Lattner started work on Clang in 2006, but LLVM is from 2000..

And sure enough when the Rust project finds bugs in LLVM related to this, there is no "Oh you can't have the semantics we documented, we actually provide exactly whatever C++ says instead for some reason". Sometimes it's a doc bug but most often the problem is that as usual the optimisation passes assumed something that's just not true outside of C++.

gpderetta · on Sept 19, 2023

I have no idea where's the formal spec for rust, but there's this: https://doc.rust-lang.org/nomicon/atomics.html

Edit: LLVM predates clang, but dragon egg was a thing.

In any case, before C++11 there was no memory model suitable for a system language[1], so it was the obvious solution.

[1] POSIX, OpenMP and the linux kernel all had memory models, but they were either underspecified, not sufficient or both.

tialaramex · on Sept 19, 2023

That's telling you that Rust has the C++ Memory Ordering rules, not that it has the C++ Forward Progress guarantee.

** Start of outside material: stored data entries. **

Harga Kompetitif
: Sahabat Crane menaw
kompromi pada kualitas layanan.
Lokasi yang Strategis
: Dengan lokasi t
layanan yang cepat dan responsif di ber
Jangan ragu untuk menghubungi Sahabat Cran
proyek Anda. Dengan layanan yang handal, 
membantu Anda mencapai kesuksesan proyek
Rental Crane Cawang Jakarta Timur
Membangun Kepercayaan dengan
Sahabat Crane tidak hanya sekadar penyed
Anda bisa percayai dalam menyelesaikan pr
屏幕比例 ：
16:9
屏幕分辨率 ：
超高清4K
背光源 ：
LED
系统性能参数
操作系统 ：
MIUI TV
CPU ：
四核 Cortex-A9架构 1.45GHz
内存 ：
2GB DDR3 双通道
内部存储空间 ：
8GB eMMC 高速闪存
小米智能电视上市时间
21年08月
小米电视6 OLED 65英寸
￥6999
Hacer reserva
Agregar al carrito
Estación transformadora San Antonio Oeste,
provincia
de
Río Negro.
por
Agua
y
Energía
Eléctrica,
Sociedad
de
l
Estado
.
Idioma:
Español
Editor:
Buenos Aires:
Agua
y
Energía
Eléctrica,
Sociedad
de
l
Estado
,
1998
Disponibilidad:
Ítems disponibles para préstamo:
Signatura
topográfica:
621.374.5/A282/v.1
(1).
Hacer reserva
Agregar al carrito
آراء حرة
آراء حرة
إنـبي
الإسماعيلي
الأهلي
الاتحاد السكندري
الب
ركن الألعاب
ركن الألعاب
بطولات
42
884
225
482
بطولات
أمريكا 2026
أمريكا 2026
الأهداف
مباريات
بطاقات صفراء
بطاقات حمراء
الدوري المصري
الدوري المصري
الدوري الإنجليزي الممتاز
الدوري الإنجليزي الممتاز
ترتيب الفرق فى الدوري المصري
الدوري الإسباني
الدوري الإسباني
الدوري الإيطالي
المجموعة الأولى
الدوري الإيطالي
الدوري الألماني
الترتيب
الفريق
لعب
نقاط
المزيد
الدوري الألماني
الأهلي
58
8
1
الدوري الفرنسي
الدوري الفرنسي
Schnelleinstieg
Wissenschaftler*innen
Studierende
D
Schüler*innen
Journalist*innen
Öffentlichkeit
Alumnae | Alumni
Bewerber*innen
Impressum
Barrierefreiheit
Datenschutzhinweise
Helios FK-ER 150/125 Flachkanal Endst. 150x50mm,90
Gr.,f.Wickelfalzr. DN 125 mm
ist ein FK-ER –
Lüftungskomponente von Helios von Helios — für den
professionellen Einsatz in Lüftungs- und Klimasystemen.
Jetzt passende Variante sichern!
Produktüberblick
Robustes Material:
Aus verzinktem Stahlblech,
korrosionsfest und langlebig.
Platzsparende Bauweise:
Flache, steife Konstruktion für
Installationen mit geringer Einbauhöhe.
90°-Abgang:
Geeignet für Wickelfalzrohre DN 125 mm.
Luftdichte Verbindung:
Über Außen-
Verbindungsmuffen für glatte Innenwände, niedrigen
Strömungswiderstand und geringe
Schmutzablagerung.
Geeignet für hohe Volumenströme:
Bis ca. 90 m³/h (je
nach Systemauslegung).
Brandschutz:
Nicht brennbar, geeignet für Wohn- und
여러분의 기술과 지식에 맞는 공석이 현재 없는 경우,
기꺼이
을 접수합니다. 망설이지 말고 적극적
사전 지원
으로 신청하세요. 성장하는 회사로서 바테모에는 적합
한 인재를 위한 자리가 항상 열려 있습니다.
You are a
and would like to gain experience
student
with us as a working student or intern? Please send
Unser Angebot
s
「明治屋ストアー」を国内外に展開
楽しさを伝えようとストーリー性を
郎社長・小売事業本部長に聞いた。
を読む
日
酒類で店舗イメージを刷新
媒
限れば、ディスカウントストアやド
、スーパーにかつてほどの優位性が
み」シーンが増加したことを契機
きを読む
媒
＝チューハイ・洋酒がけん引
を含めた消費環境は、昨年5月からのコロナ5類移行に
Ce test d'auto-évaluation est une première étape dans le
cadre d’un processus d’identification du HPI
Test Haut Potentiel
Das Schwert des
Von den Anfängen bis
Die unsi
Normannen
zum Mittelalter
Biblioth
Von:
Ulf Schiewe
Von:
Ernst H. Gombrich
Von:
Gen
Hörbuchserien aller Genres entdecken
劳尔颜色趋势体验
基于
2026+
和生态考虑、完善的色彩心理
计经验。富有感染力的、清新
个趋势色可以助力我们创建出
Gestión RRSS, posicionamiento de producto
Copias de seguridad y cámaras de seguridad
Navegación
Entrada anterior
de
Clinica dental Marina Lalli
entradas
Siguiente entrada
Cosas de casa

C likewise has the C++ Memory Ordering, but not its Forward Progress guarantee. As I wrote earlier, C has infinite loops, they're spelled the way you'd obviously write them in C or C++, but in C they're supposed to actually work (whereas in C++ they are UB). Rust is only different here syntactically, the semantic feature is identical to C's choice.

javier_e06 · on Sept 19, 2023

In my field zeroes are a problem when there is byte shift (not aligned). Specially data transfers. Alignment corruption cannot be detected when the memory area is all zeroes. We use things like 0xaaaa will have you.

_yvc3 · on Sept 19, 2023

I guess the reasoning behind this is that using a pattern (0xFE on GCC 12.2.0) is easier to recognise in a crash dump.